The security industry has become a major growth centre in modern post-industrial economies. Private police and security firms; privately run jails and reform schools; prison design and construction; the manufacture of elaborate security technologies (alarm systems, drug-testing, identification procedures, electronic imprisonment); the production and export of police weaponry and riot-control gear: all these provide employment and profit. The crime-control industry forms a domestic version of the military-industrial complex, with a growing stake in the public purse. The panic-fuelled war on crime provides needed jobs and grateful advocates.

Expanding the net
The vast majority of matters dealt with by the criminal-justice system are non-violent, often petty. Prostitution, drug-offences, non-payment of fines, car theft, social-security fraud, loitering, curfew violations, shop-lifting: all these often end in prison sentences (sometimes quite long ones). Criminal justice is being used to keep an increasingly desperate underclass from cheating to survive. The 'three strikes and you're out' legislation in some US states like California guarantees that many three-time (often petty) offenders will be taking up costly prison space for the rest of their lives.

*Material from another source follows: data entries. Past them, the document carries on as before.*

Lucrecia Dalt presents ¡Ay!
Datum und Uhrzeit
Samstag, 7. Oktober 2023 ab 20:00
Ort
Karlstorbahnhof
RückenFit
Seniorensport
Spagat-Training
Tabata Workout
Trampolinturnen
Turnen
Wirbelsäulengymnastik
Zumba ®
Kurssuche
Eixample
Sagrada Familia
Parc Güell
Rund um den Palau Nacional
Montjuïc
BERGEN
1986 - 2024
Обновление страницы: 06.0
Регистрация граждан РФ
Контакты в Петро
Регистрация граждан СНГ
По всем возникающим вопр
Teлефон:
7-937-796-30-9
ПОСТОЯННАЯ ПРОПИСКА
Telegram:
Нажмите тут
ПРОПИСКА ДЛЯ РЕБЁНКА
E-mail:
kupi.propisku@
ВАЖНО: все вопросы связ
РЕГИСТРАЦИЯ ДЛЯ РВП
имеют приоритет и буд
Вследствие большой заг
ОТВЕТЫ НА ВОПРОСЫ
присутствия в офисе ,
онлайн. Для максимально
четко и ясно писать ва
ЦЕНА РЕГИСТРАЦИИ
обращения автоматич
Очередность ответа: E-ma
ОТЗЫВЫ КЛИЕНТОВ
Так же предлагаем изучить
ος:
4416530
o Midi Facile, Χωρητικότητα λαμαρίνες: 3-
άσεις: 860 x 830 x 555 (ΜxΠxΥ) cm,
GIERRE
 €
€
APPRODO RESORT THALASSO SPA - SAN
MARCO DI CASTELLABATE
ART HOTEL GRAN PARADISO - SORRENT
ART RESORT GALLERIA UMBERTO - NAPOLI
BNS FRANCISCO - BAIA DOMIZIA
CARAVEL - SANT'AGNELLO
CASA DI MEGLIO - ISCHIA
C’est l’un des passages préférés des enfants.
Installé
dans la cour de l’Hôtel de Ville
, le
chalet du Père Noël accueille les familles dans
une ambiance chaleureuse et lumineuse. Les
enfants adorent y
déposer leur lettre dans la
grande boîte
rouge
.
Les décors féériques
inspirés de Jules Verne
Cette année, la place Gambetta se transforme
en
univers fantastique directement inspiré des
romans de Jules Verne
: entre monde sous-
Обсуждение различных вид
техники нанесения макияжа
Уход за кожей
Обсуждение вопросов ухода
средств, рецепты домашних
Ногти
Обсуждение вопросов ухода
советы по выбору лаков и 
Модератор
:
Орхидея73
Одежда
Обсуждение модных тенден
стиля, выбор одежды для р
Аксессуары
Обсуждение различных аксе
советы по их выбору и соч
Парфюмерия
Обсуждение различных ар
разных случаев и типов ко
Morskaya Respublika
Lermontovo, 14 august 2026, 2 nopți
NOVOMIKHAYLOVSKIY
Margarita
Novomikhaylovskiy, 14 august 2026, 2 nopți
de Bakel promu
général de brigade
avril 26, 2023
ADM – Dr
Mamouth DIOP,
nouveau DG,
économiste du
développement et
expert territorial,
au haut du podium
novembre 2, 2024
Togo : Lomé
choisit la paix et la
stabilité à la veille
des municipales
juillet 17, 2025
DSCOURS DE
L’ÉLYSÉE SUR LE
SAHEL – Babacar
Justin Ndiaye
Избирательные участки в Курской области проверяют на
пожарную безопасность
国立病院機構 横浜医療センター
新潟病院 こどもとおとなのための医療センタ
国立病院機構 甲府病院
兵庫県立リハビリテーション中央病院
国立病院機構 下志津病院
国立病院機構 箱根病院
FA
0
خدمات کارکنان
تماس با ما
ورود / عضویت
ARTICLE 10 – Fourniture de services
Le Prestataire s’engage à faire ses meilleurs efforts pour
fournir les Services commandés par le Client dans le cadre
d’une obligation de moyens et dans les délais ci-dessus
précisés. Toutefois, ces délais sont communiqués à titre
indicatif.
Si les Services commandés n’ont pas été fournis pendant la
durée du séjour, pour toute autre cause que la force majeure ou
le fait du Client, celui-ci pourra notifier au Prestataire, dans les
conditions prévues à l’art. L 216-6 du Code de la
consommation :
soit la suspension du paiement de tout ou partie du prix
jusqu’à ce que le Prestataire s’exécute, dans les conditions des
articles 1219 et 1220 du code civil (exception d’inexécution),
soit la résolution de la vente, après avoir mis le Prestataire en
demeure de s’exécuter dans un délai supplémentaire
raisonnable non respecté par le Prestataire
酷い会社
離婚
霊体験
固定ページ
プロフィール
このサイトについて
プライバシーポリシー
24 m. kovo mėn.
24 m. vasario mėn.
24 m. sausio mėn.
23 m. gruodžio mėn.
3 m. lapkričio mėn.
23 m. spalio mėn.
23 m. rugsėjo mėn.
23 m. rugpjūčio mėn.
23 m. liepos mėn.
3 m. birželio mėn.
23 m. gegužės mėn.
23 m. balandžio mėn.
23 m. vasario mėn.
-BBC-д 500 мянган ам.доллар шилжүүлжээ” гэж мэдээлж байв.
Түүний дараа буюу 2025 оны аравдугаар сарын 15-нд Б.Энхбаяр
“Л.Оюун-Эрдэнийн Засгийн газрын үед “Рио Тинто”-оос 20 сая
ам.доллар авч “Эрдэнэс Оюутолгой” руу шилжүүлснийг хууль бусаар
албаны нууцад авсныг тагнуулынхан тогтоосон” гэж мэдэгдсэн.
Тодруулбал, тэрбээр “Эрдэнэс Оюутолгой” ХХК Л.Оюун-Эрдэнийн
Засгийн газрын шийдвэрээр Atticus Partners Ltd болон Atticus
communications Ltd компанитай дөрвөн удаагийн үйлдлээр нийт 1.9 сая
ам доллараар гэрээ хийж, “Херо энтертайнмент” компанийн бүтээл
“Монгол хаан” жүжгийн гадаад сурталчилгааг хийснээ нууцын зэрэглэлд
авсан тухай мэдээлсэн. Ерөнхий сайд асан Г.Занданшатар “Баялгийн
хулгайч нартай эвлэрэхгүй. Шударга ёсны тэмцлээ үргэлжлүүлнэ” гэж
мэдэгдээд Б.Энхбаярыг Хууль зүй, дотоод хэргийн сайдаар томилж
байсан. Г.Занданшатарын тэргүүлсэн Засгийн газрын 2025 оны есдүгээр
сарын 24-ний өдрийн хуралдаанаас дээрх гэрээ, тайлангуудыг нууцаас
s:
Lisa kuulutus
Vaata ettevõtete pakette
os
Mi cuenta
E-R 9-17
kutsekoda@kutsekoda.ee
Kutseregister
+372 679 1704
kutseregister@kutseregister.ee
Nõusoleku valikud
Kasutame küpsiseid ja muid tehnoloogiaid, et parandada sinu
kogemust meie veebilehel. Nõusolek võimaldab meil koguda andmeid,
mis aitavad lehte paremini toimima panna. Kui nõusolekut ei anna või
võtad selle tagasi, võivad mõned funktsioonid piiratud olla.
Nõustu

Russia and the US (and probably China) have the largest percentages of people in prison but some Southern countries like South Africa and Singapore are catching up.

The revolving door
More people going to jail means overcrowding in prisons so bad that even the semblance of rehabilitation is being abandoned. Cuts in family-support services, particularly those that protect abused children, ensure a steady stream of 'criminal' material. Prisons are in effect becoming 'schools for crime' in which young offenders graduate to much more serious criminal careers. The inmate culture in most prisons ensures that violent behaviour is needed to survive. Such behaviour leaves the prison with the inmate on release. Hard drug habits are also easy to come by behind bars. The notion that public safety can be guarded by simply 'locking them up' forgets that you may one day meet angry and vengeful ex-inmates on the street.

Social cleansing
Many countries in the Third World cannot afford to keep a large percentage of their underclass in prison - resources are too scarce and the poor too many. Arbitrary policing is the preferred way of dealing with a runaway crime problem. In Latin American countries like Colombia, Brazil and Guatemala this takes the form of 'social cleansing' whereby street youth, homosexuals, prostitutes or other undesirables are arbitrarily executed by police or private-security forces. Sometimes this is done at the behest of local merchants or other corporate clients. Underpaid police sometimes extort money from criminals, merchants and even victims of crime in order to make ends meet. Police often act and are regarded more as an army of occupation than as guarantors of public safety.